Vascular and endovascular surgeons, like all enthusiastic clinicians, tend to overstate their numbers and so the total activity numbers are suspect. However, the methodology is more reliable for the proportions and techniques used at one time or change against time. More recently, Vascular News North America launched the USVEM similar to the one in Europe. In figure 1, the EVEM stent graft usage is given from 1st July 2005 for a year, by country. In UK and France, there is a continuing rise. In Belgium and Luxembourg, the usage is flat and almost flat in The Netherlands. This is against a background of previous relentless rise in the proportion of patients managed by EVAR in the whole of Europe, according to the EVEM panel estimate (Figure 2).

The trials seem to have had no impact in the US (Figure 3) where the penetration of EVAR is more than 50% of the whole.

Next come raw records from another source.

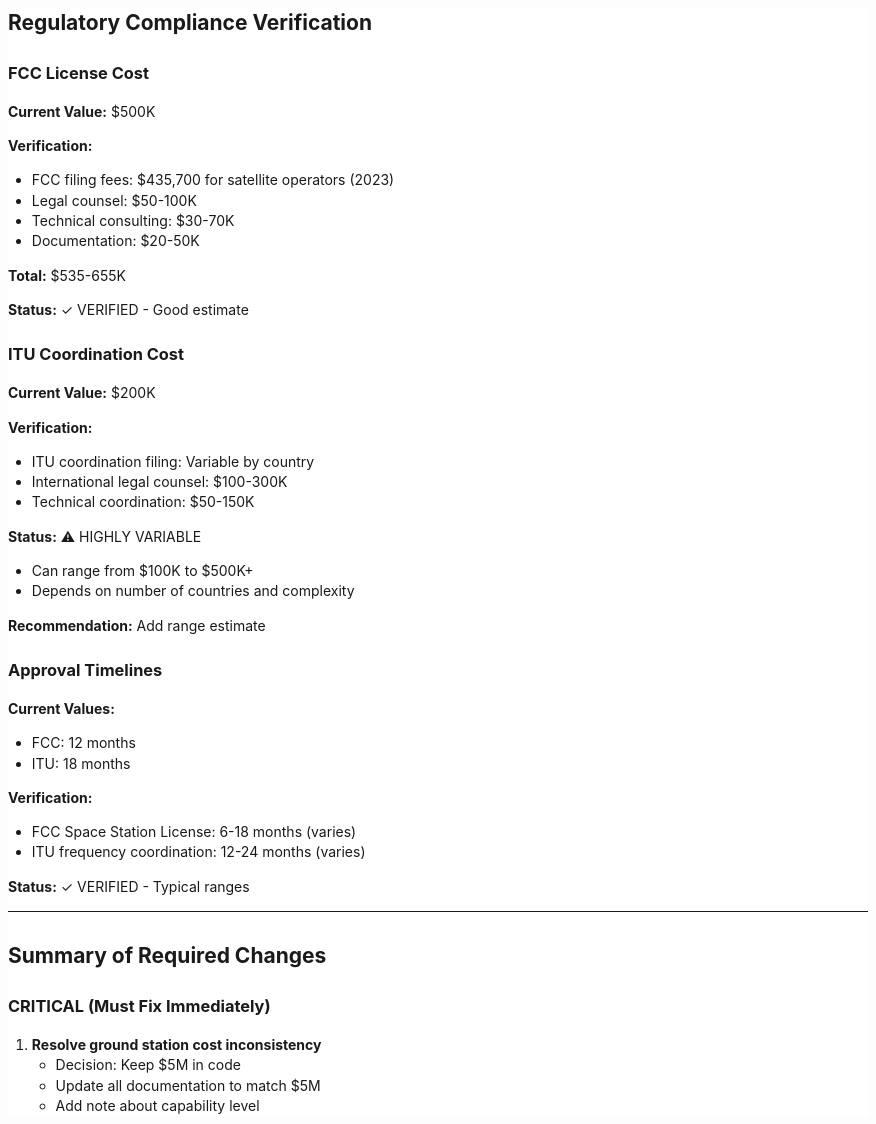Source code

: ## Regulatory Compliance Verification

### FCC License Cost

**Current Value:** $500K

**Verification:**
- FCC filing fees: $435,700 for satellite operators (2023)
- Legal counsel: $50-100K
- Technical consulting: $30-70K
- Documentation: $20-50K

**Total:** $535-655K

**Status:** ✓ VERIFIED - Good estimate

### ITU Coordination Cost

**Current Value:** $200K

**Verification:**
- ITU coordination filing: Variable by country
- International legal counsel: $100-300K
- Technical coordination: $50-150K

**Status:** ⚠️ HIGHLY VARIABLE
- Can range from $100K to $500K+
- Depends on number of countries and complexity

**Recommendation:** Add range estimate

### Approval Timelines

**Current Values:**
- FCC: 12 months
- ITU: 18 months

**Verification:**
- FCC Space Station License: 6-18 months (varies)
- ITU frequency coordination: 12-24 months (varies)

**Status:** ✓ VERIFIED - Typical ranges

---

## Summary of Required Changes

### CRITICAL (Must Fix Immediately)

1. **Resolve ground station cost inconsistency**
   - Decision: Keep $5M in code
   - Update all documentation to match $5M
   - Add note about capability level

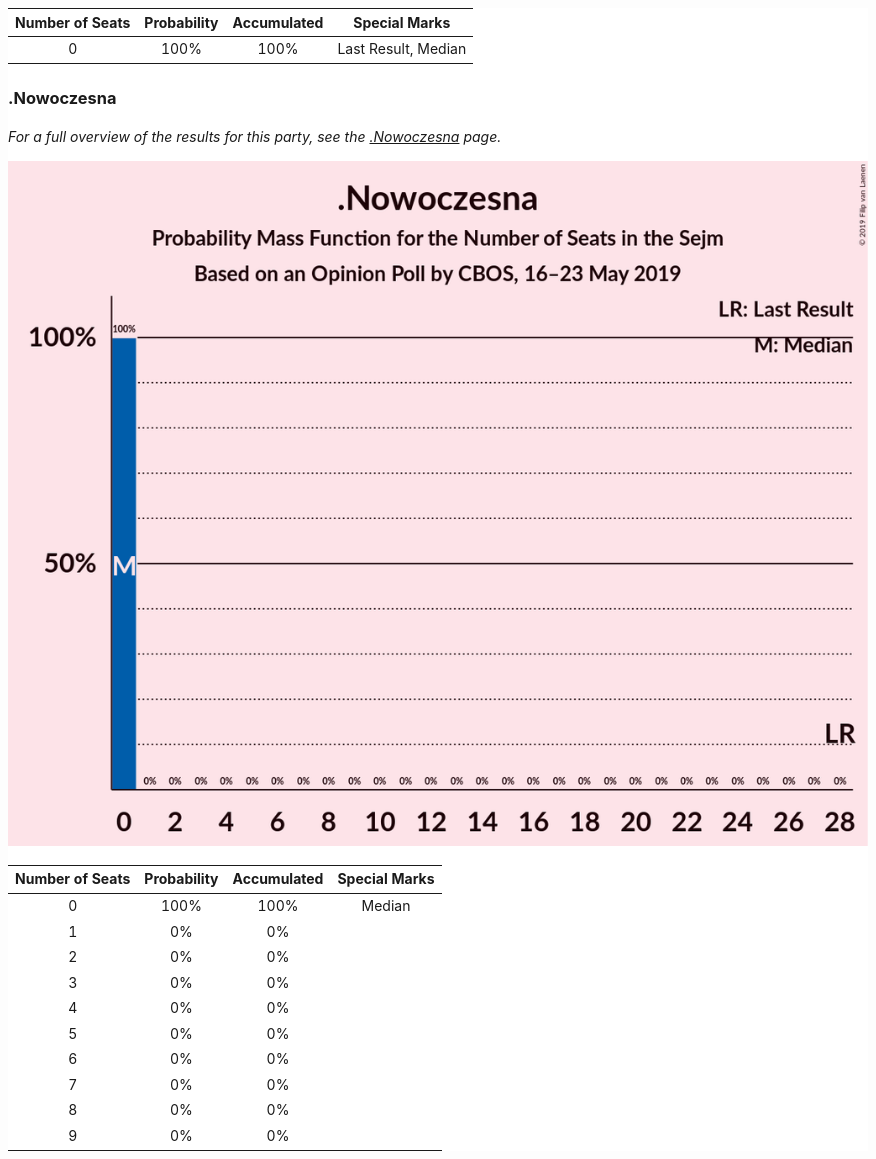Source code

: | Number of Seats | Probability | Accumulated | Special Marks |
|:---------------:|:-----------:|:-----------:|:-------------:|
| 0 | 100% | 100% | Last Result, Median |

### .Nowoczesna

*For a full overview of the results for this party, see the [.Nowoczesna](party-nowoczesna.html) page.*

![Graph with seats probability mass function not yet produced](2019-05-23-CBOS-seats-pmf-nowoczesna.png "Seats Probability Mass Function")

| Number of Seats | Probability | Accumulated | Special Marks |
|:---------------:|:-----------:|:-----------:|:-------------:|
| 0 | 100% | 100% | Median |
| 1 | 0% | 0% |  |
| 2 | 0% | 0% |  |
| 3 | 0% | 0% |  |
| 4 | 0% | 0% |  |
| 5 | 0% | 0% |  |
| 6 | 0% | 0% |  |
| 7 | 0% | 0% |  |
| 8 | 0% | 0% |  |
| 9 | 0% | 0% |  |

The EVEM panel data for the whole of Europe appeared to demonstrate stentgraft increase after the trials were published (Figure 4) but there is an apparent flattening out at about the time that cost effectiveness data emerged. This goes to show that the method chosen gives a different answer. I have little doubt that the methodologies quoted in the Dutch paper and also used in the EVEM and USVEM panels is less than robust, but it is what we have at this stage.

I am indebted to surgeons of the Swedish Vascular Society for sending their vascular registry data (Figure 5). This shows a stepwise increase in aortic aneurysm repair annually from 2003, entirely by virtue of increase in stentgraft performance, which shows no signs of slowing. This is a further angle to look at the problem. There is simply no constant message across the methods.